Problem description —
Copy out every line of the data where the word "press" is found.

Collected data —
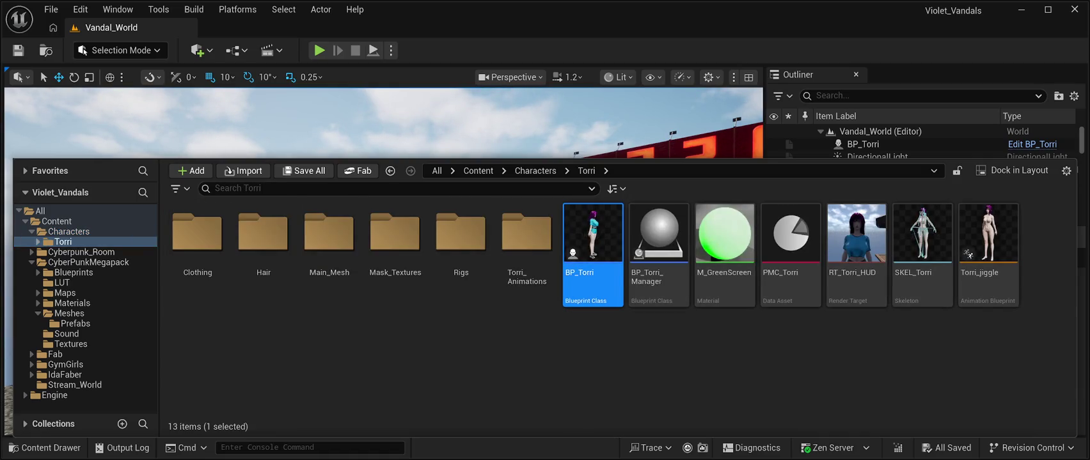
pyautogui.moveTo(592, 243); pyautogui.dragTo(190, 286)
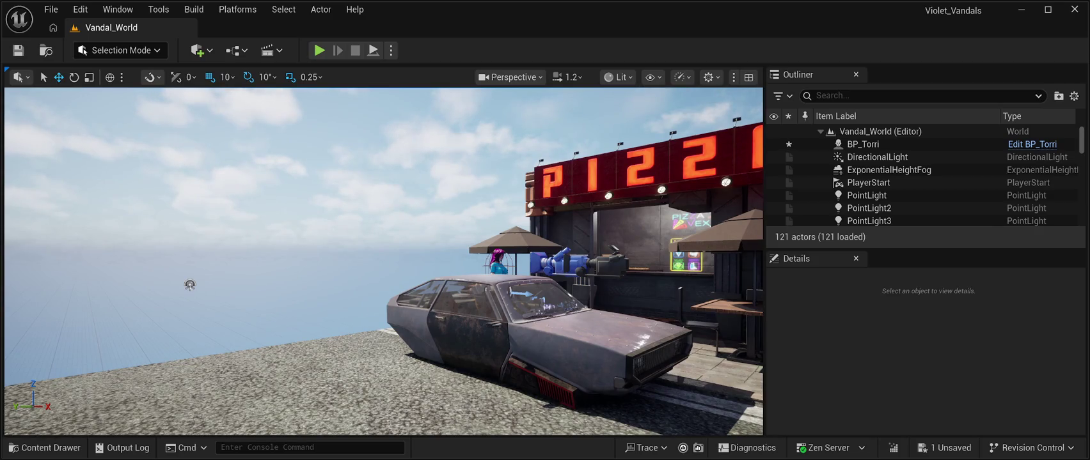
pyautogui.press('alt+p')
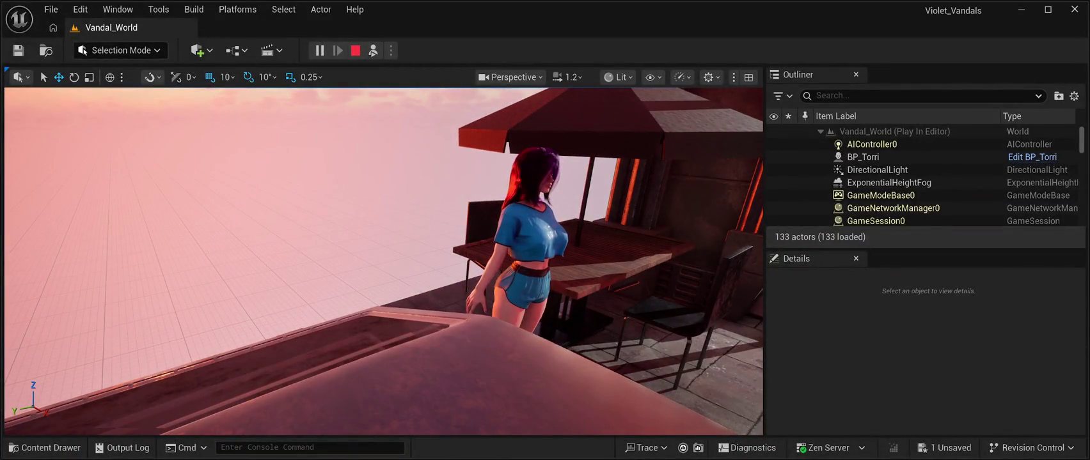
pyautogui.press('Escape')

Response to this exercise —
pyautogui.press('alt+p')
pyautogui.press('Escape')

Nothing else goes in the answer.